Algorithm to achieve k-anonymity by performing local suppression.

localSuppression(obj, k = 2, importance = NULL, combs = NULL, ...)

kAnon(obj, k = 2, importance = NULL, combs = NULL, ...)

Arguments

obj

a sdcMicroObj-class-object or a data.frame

k

threshold for k-anonymity

importance

numeric vector of numbers between 1 and n (n=length of vector keyVars). This vector represents the "importance" of variables that should be used for local suppression in order to obtain k-anonymity. key-variables with importance=1 will - if possible - not suppressed, key-variables with importance=n will be used whenever possible.

combs

numeric vector. if specified, the algorithm will provide k-anonymity for each combination of n key variables (with n being the value of the ith element of this parameter. For example, if combs=c(4,3), the algorithm will provide k-anonymity to all combinations of 4 key variables and then k-anonymity to all combinations of 3 key variables. It is possible to apply different k to these subsets by specifying k as a vector. If k has only one element, the same value of k will be used for all subgroups.

...

see arguments below

keyVars:

names (or indices) of categorical key variables (for data-frame method)

strataVars:

name (or index) of variable which is used for stratification purposes, used in the data.frame method. This means that k-anonymity is provided within each category of the specified variable.

alpha:

numeric value between 0 and 1 specifying how much keys that contain missing values (NAs) should contribute to the calculation of fk and Fk. For the default value of 1, nothing changes with respect to the implementation in prior versions. Each wildcard-match would be counted while for alpha=0 keys with missing values would be basically ignored. Used in the data-frame method only because in the method for sdcMicroObj-class-objects, this value is extracted from slot options.

== Given data ==
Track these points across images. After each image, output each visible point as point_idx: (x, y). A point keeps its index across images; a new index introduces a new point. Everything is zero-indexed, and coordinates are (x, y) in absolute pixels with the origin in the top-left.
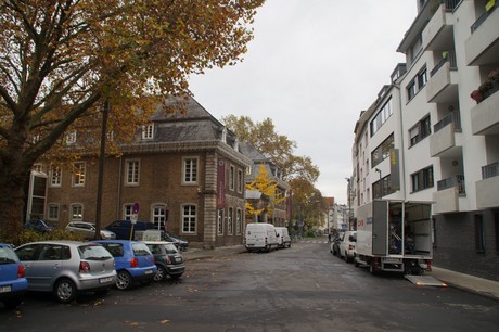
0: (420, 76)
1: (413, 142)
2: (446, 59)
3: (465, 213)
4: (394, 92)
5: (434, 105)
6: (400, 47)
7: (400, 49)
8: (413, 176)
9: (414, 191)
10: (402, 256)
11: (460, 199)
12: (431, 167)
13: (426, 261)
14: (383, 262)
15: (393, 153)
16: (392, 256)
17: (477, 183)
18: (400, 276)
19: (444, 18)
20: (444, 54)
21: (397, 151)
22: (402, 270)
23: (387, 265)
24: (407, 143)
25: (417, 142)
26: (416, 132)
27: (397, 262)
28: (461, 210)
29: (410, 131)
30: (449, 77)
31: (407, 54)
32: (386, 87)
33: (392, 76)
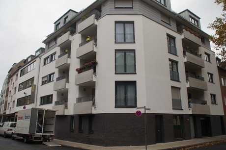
0: (52, 56)
1: (44, 83)
2: (66, 53)
3: (67, 115)
4: (38, 59)
5: (57, 69)
6: (44, 41)
7: (44, 42)
8: (41, 98)
9: (41, 104)
10: (41, 134)
11: (65, 110)
12: (52, 95)
13: (51, 136)
14: (34, 137)
15: (33, 86)
16: (37, 134)
17: (74, 104)
18: (41, 143)
19: (69, 37)
20: (66, 51)
21: (35, 86)
22: (42, 140)
23: (35, 138)
24: (40, 83)
25: (45, 83)
26: (46, 79)
27: (40, 136)
28: (65, 114)
29: (43, 78)
30: (67, 60)
31: (46, 45)
32: (32, 56)
33: (36, 52)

== Exercise ==
Please continue the localSuppression documentation, starting right after its last sentence.

== Result for this task ==
Value

Manipulated data set with suppressions that has k-anonymity with respect to specified key-variables or the manipulated data stored in the sdcMicroObj-class.

Details

The algorithm provides a k-anonymized data set by suppressing values in key variables. The algorithm tries to find an optimal solution to suppress as few values as possible and considers the specified importance vector. If not specified, the importance vector is constructed in a way such that key variables with a high number of characteristics are considered less important than key variables with a low number of characteristics.

The implementation provides k-anonymity per strata, if slot 'strataVar' has been set in sdcMicroObj-class or if parameter 'strataVar' is used when appying the data.frame method. For details, have a look at the examples provided.

Note

Deprecated methods 'localSupp2' and 'localSupp2Wrapper' are no longer available in sdcMicro > 4.5.0. kAnon is a more intutitive term for localSuppression because the aim is always to obtain k-anonymity for some parts of the data.

References

Templ, M. Statistical Disclosure Control for Microdata: Methods and Applications in R. Springer International Publishing, 287 pages, 2017. ISBN 978-3-319-50272-4. doi:10.1007/978-3-319-50272-4

Templ, M. and Kowarik, A. and Meindl, B. Statistical Disclosure Control for Micro-Data Using the R Package sdcMicro. Journal of Statistical Software, 67 (4), 1--36, 2015. doi:10.18637/jss.v067.i04

Author

Bernhard Meindl, Matthias Templ

Examples

# \donttest{
data(francdat)

## Local Suppression
localS <- localSuppression(francdat, keyVar=c(4,5,6))
localS
#> 
#> -----------------------
#> Total number of suppressions in the key variables: 4 (new: 4)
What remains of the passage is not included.